## ASSIGNMENT
Output each line of the listing exactly, though pictures are not to appear.

## GIVEN DATA
Content starts
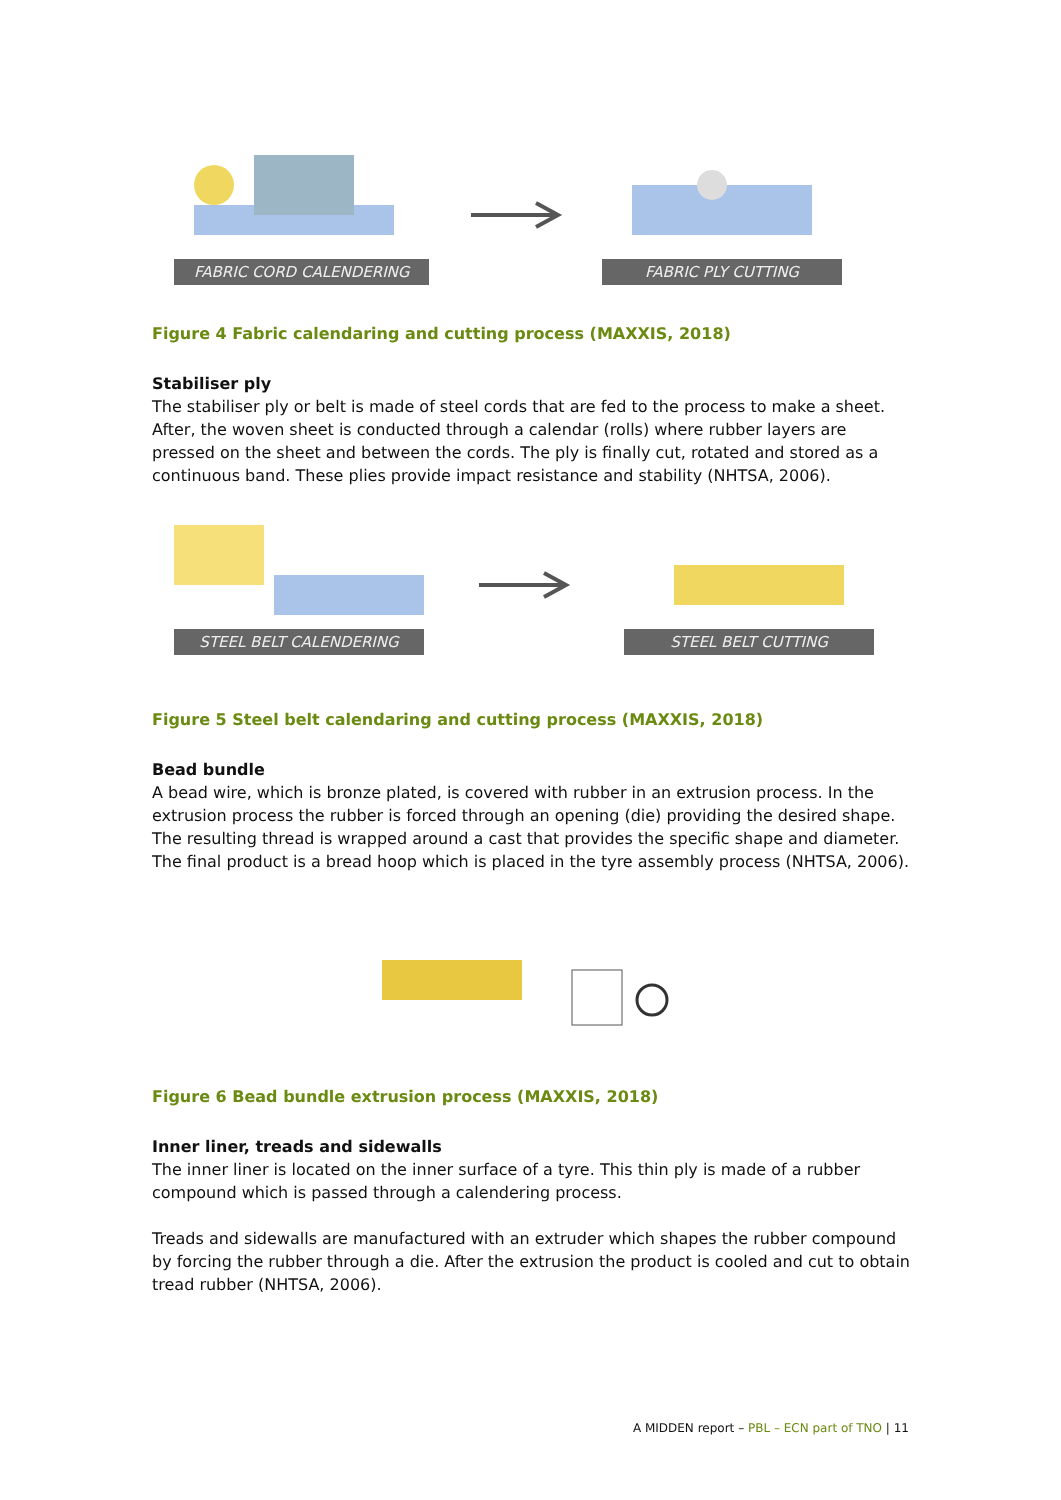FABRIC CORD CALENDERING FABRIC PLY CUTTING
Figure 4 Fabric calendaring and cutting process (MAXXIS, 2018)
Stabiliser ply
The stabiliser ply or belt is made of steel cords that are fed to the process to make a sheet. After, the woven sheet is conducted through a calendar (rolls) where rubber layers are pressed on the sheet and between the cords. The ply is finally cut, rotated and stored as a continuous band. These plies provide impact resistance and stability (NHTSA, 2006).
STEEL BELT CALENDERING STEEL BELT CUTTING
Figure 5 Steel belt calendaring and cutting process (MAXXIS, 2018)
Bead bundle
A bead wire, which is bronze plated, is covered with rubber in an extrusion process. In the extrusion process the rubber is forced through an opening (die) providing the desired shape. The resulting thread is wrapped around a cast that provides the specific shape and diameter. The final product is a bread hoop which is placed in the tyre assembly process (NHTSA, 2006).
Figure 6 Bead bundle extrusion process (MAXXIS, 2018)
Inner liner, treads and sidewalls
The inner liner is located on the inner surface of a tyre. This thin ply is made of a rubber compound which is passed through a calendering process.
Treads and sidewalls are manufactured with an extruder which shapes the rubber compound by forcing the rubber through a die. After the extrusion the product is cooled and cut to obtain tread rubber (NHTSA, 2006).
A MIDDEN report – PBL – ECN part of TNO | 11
Content ends
## ANSWER BELOW
FABRIC CORD CALENDERING FABRIC PLY CUTTING
Figure 4 Fabric calendaring and cutting process (MAXXIS, 2018)
Stabiliser ply
The stabiliser ply or belt is made of steel cords that are fed to the process to make a sheet. After, the woven sheet is conducted through a calendar (rolls) where rubber layers are pressed on the sheet and between the cords. The ply is finally cut, rotated and stored as a continuous band. These plies provide impact resistance and stability (NHTSA, 2006).
STEEL BELT CALENDERING STEEL BELT CUTTING
Figure 5 Steel belt calendaring and cutting process (MAXXIS, 2018)
Bead bundle
A bead wire, which is bronze plated, is covered with rubber in an extrusion process. In the extrusion process the rubber is forced through an opening (die) providing the desired shape. The resulting thread is wrapped around a cast that provides the specific shape and diameter. The final product is a bread hoop which is placed in the tyre assembly process (NHTSA, 2006).
Figure 6 Bead bundle extrusion process (MAXXIS, 2018)
Inner liner, treads and sidewalls
The inner liner is located on the inner surface of a tyre. This thin ply is made of a rubber compound which is passed through a calendering process.
Treads and sidewalls are manufactured with an extruder which shapes the rubber compound by forcing the rubber through a die. After the extrusion the product is cooled and cut to obtain tread rubber (NHTSA, 2006).
A MIDDEN report – PBL – ECN part of TNO | 11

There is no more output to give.